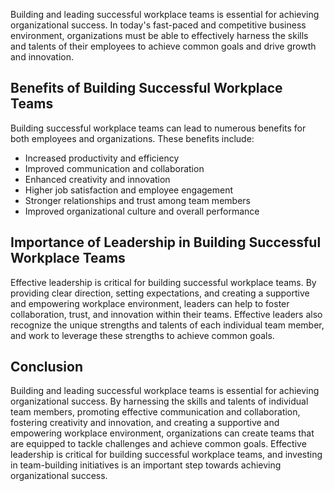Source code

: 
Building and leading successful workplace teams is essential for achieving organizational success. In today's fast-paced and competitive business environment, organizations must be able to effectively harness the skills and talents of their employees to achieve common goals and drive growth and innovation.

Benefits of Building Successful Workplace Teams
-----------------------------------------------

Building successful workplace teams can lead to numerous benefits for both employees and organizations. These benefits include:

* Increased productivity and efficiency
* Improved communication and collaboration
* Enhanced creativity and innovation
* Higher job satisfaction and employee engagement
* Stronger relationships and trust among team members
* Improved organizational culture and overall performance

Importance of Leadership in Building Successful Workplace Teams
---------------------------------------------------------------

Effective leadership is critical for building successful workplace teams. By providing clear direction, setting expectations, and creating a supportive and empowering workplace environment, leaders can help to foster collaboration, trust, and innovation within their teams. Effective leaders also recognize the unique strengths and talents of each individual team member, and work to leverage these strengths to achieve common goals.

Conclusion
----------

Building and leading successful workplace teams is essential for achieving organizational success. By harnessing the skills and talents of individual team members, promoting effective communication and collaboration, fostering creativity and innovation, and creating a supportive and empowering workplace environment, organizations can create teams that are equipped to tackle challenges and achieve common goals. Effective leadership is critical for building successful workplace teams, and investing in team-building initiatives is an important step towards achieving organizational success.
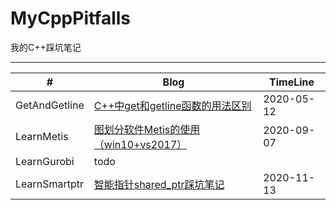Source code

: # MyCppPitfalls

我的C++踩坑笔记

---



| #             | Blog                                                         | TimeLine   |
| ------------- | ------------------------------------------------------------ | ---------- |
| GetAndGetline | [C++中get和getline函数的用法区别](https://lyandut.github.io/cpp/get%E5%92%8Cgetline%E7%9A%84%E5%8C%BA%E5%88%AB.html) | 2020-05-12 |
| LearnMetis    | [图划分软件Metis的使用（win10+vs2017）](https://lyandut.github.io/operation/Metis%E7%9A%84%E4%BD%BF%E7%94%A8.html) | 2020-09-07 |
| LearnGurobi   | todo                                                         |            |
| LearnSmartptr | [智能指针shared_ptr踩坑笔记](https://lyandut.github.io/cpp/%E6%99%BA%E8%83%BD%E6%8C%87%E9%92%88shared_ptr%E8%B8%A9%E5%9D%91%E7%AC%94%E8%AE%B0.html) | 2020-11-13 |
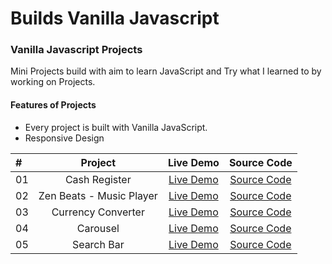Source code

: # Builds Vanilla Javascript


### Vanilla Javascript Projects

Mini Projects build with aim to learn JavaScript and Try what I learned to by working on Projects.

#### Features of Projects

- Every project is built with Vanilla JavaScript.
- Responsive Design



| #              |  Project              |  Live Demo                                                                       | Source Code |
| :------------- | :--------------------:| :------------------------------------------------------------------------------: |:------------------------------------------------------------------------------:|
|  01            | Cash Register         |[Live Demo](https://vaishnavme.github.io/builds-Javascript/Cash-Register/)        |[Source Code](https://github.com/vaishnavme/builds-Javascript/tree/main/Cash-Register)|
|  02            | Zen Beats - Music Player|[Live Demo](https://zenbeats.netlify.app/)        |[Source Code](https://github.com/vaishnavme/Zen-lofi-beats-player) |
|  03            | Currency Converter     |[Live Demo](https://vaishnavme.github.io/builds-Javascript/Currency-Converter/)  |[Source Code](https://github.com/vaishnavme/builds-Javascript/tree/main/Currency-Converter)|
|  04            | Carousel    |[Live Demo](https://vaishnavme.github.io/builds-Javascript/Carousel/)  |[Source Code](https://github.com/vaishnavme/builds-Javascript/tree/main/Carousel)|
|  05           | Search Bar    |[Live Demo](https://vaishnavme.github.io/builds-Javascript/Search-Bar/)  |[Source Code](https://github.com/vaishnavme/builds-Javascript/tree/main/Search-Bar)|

=====

- [TASK]: Omit every image. Quote each record exactly.

- [ANSWER FOR THIS EXERCISE]:
Source code

: 
Building and leading successful workplace teams is essential for achieving organizational success. In today's fast-paced and competitive business environment, organizations must be able to effectively harness the skills and talents of their employees to achieve common goals and drive growth and innovation.

Benefits of Building Successful Workplace Teams
-----------------------------------------------

Building successful workplace teams can lead to numerous benefits for both employees and organizations. These benefits include:

* Increased productivity and efficiency
* Improved communication and collaboration
* Enhanced creativity and innovation
* Higher job satisfaction and employee engagement
* Stronger relationships and trust among team members
* Improved organizational culture and overall performance

Importance of Leadership in Building Successful Workplace Teams
---------------------------------------------------------------

Effective leadership is critical for building successful workplace teams. By providing clear direction, setting expectations, and creating a supportive and empowering workplace environment, leaders can help to foster collaboration, trust, and innovation within their teams. Effective leaders also recognize the unique strengths and talents of each individual team member, and work to leverage these strengths to achieve common goals.

Conclusion
----------

Building and leading successful workplace teams is essential for achieving organizational success. By harnessing the skills and talents of individual team members, promoting effective communication and collaboration, fostering creativity and innovation, and creating a supportive and empowering workplace environment, organizations can create teams that are equipped to tackle challenges and achieve common goals. Effective leadership is critical for building successful workplace teams, and investing in team-building initiatives is an important step towards achieving organizational success.
Source code

: # MyCppPitfalls

我的C++踩坑笔记

---



| #             | Blog                                                         | TimeLine   |
| ------------- | ------------------------------------------------------------ | ---------- |
| GetAndGetline | [C++中get和getline函数的用法区别](https://lyandut.github.io/cpp/get%E5%92%8Cgetline%E7%9A%84%E5%8C%BA%E5%88%AB.html) | 2020-05-12 |
| LearnMetis    | [图划分软件Metis的使用（win10+vs2017）](https://lyandut.github.io/operation/Metis%E7%9A%84%E4%BD%BF%E7%94%A8.html) | 2020-09-07 |
| LearnGurobi   | todo                                                         |            |
| LearnSmartptr | [智能指针shared_ptr踩坑笔记](https://lyandut.github.io/cpp/%E6%99%BA%E8%83%BD%E6%8C%87%E9%92%88shared_ptr%E8%B8%A9%E5%9D%91%E7%AC%94%E8%AE%B0.html) | 2020-11-13 |
Source code

: # Builds Vanilla Javascript


### Vanilla Javascript Projects

Mini Projects build with aim to learn JavaScript and Try what I learned to by working on Projects.

#### Features of Projects

- Every project is built with Vanilla JavaScript.
- Responsive Design



| #              |  Project              |  Live Demo                                                                       | Source Code |
| :------------- | :--------------------:| :------------------------------------------------------------------------------: |:------------------------------------------------------------------------------:|
|  01            | Cash Register         |[Live Demo](https://vaishnavme.github.io/builds-Javascript/Cash-Register/)        |[Source Code](https://github.com/vaishnavme/builds-Javascript/tree/main/Cash-Register)|
|  02            | Zen Beats - Music Player|[Live Demo](https://zenbeats.netlify.app/)        |[Source Code](https://github.com/vaishnavme/Zen-lofi-beats-player) |
|  03            | Currency Converter     |[Live Demo](https://vaishnavme.github.io/builds-Javascript/Currency-Converter/)  |[Source Code](https://github.com/vaishnavme/builds-Javascript/tree/main/Currency-Converter)|
|  04            | Carousel    |[Live Demo](https://vaishnavme.github.io/builds-Javascript/Carousel/)  |[Source Code](https://github.com/vaishnavme/builds-Javascript/tree/main/Carousel)|
|  05           | Search Bar    |[Live Demo](https://vaishnavme.github.io/builds-Javascript/Search-Bar/)  |[Source Code](https://github.com/vaishnavme/builds-Javascript/tree/main/Search-Bar)|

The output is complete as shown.